When the boss plays santa

How many cooks and cashiers in a franchisee's system have gotten Christmas presents from the big corporate boss? How about a big hug? Well, good luck in finding statistics on that one. But if those cooks and cashiers happen to work at any of the 72 Taco Bells or 43 Pizza Huts owned by Austin, TX-based Austaco, a major franchisee of Yum! Brands, the answer is 100%.

This is because Marian Dozier, the company's chairman, charters a motor coach every year during the holidays for the sole purpose of bringing gifts—and herself—to every hourly employee who draws a paycheck from her company. What's more, Dozier, closing in on 70, is well past the point where she has to bother motoring all over Texas in a bus during December. Yet retirement is the furthest thing from this franchisee's mind: "I'll keep working," she vows, "until they roll me out of here."

The annual goodwill trip—which has been a tradition since Dozier and her late husband opened their first restaurant in 1968—isn't just a token gesture. It represents part of a very hands-on approach to management taken by this mother, entrepreneur, and industry veteran. As CFO Dave Polis puts it, "She's the spirit of the organization."

This spirit, observers say, has fostered dedication among employees. Fifteen-year-plus tenures are not uncommon at Austaco. "Marian makes sure she takes care of her employees," says Tony Fina, a Taco Bell manager in Round Rock with 10 years at Austaco. "If someone's got a personal problem, she knows about it. If a manager produces a good P&L, she's there to say thanks and pat them on the back. That's rare for a company this large." (The company employs some 5,000 people and grosses $90 million annually.)

What's more, Dozier combines her insistence on a family feeling with hard-nosed attention to the books. It's a balancing act she's familiar with. When she and her husband began the company 35 years ago, he told her, "I need you to handle the money, and I need you to handle the home," Dozier recalls. Since taking the chairman's post six years ago, the company's acquired 39 more Pizza Huts. You'll find her at every Taco Bell and Pizza Hut marketing conference. Son and CEO Dirk seldom makes decisions without her input. "Marian has considerable impact on business," Polis says, "both internally and externally."

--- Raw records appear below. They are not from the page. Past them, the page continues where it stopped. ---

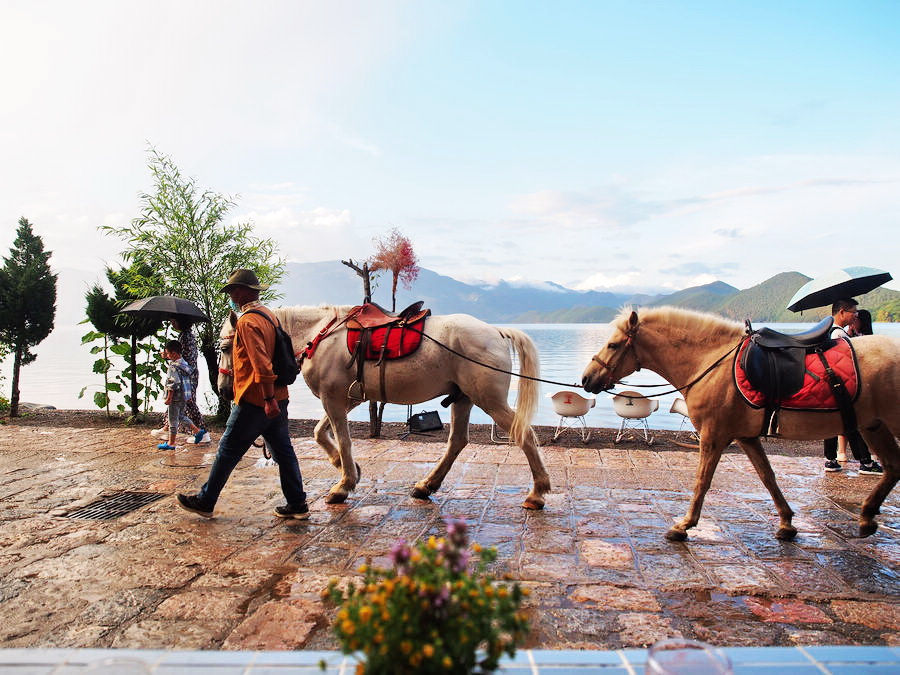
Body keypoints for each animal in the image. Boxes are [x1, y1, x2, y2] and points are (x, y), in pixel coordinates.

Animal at [218, 304, 548, 508]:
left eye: (227, 346)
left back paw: (537, 493)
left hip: (489, 400)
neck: (319, 335)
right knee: (457, 441)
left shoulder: (333, 399)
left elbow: (343, 439)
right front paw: (344, 467)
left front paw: (343, 485)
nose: (223, 389)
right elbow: (319, 432)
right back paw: (426, 485)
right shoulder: (347, 399)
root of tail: (496, 331)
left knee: (524, 435)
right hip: (464, 398)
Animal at [584, 308, 900, 540]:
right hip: (873, 425)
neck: (709, 363)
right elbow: (767, 477)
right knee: (893, 467)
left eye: (613, 344)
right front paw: (786, 523)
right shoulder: (746, 437)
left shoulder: (713, 434)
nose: (587, 378)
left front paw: (684, 525)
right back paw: (867, 517)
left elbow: (702, 480)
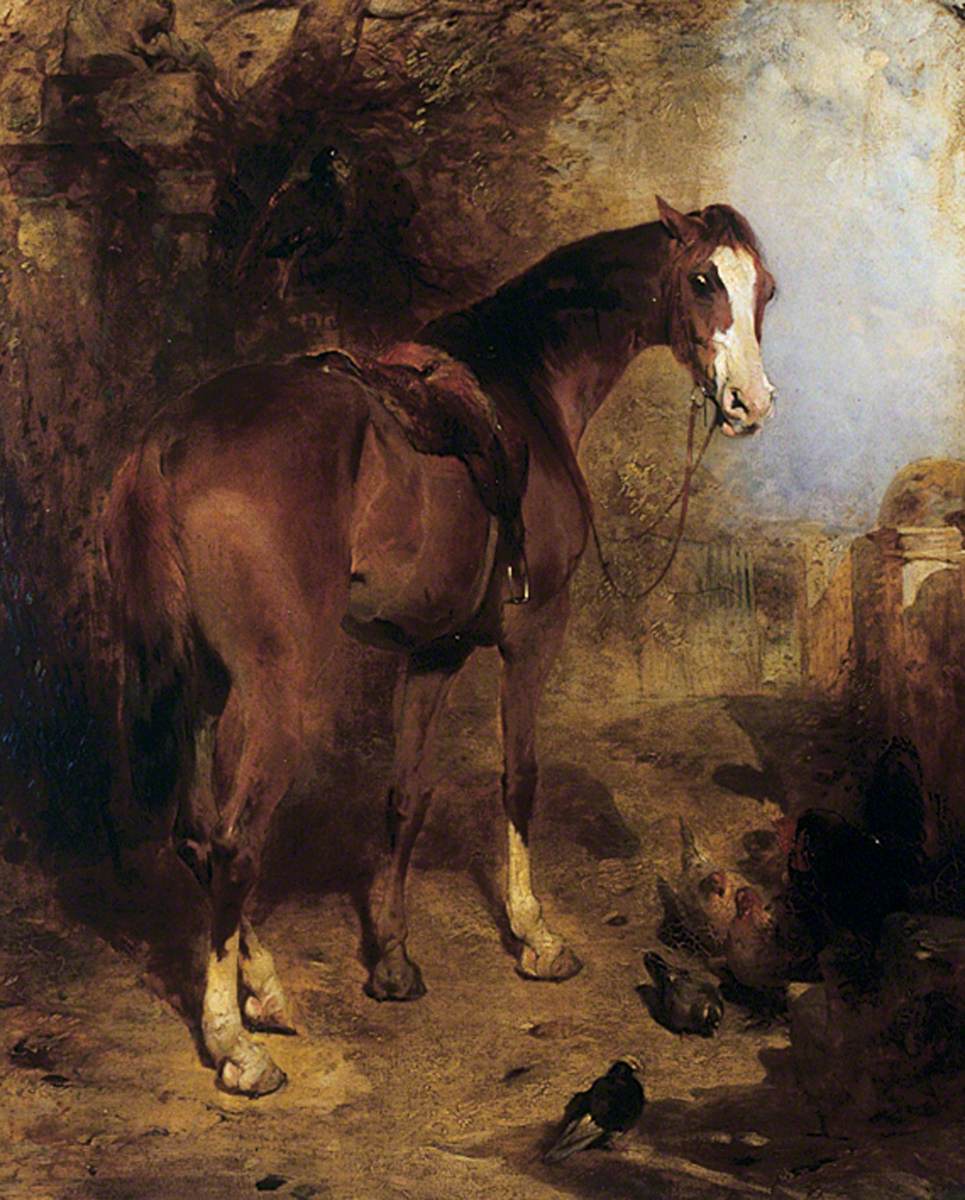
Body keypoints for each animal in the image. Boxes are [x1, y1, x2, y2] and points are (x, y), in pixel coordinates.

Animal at [103, 196, 777, 1095]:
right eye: (703, 279)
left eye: (764, 289)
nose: (750, 404)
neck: (521, 384)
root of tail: (165, 445)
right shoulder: (535, 630)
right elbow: (518, 779)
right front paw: (535, 937)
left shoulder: (431, 653)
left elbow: (404, 797)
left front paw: (391, 962)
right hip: (271, 689)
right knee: (235, 845)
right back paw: (234, 1045)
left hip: (201, 689)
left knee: (197, 836)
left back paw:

But what about being a female chairman in an industry where most senior execs are men? Dozier says that raising four sons and working in the business has made her "very comfortable" working with men. And she's got some advice for female aspirants looking to join the boy's club that some of the industry still remains. "Love to play the game," says Dozier, a regular at University of Texas football games. "Speak up for yourself, remember to laugh, be ready for change, and learn to play golf."